TASK STATEMENT — Please say how many lines in the records below contain the word "none", giving only the number.

DATA TO PROCESS —
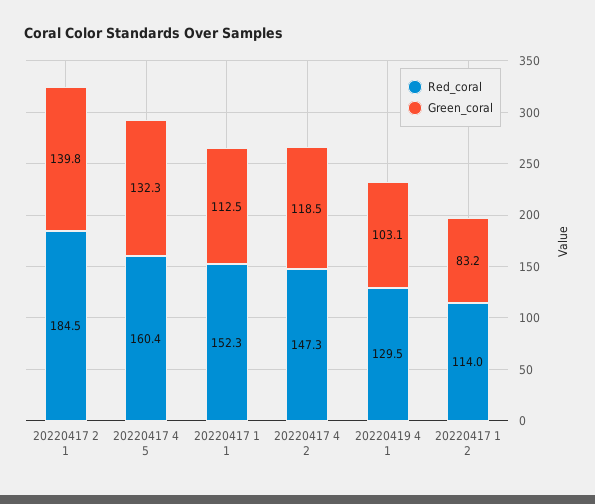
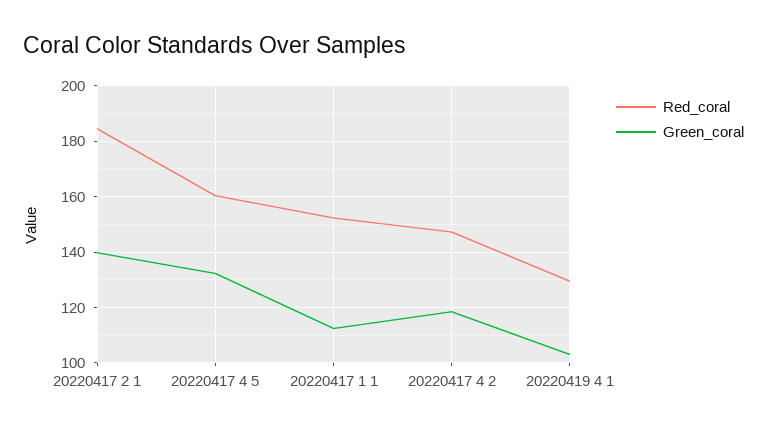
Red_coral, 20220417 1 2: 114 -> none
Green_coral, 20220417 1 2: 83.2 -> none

* * *

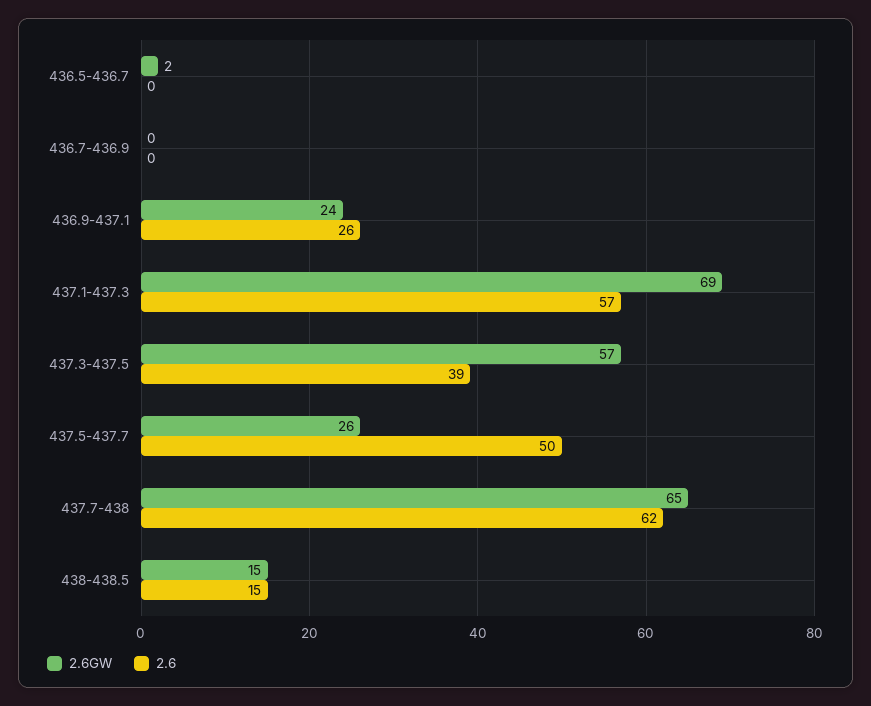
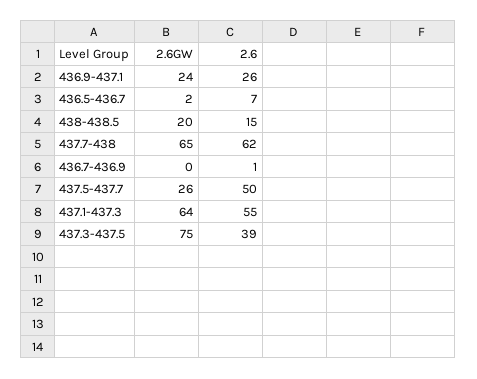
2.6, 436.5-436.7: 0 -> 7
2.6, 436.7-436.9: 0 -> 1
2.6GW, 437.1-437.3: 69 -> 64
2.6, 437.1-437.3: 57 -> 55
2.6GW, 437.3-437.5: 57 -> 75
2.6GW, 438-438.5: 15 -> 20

...

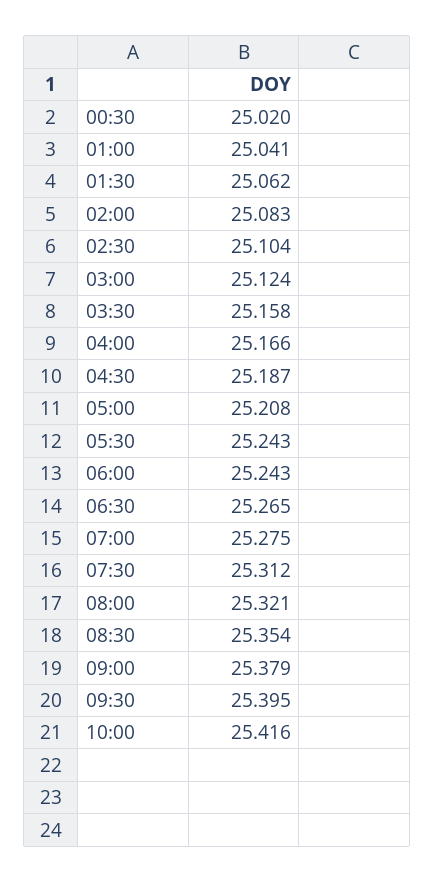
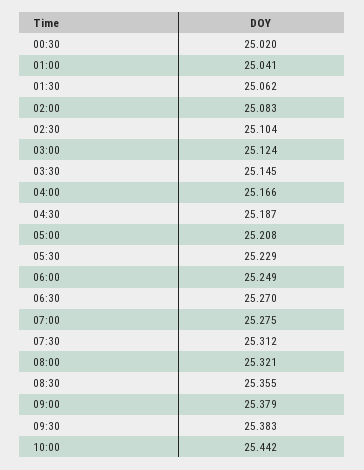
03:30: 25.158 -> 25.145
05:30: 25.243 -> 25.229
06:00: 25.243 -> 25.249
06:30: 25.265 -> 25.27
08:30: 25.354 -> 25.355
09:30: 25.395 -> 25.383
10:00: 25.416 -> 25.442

TASK RESULT — 2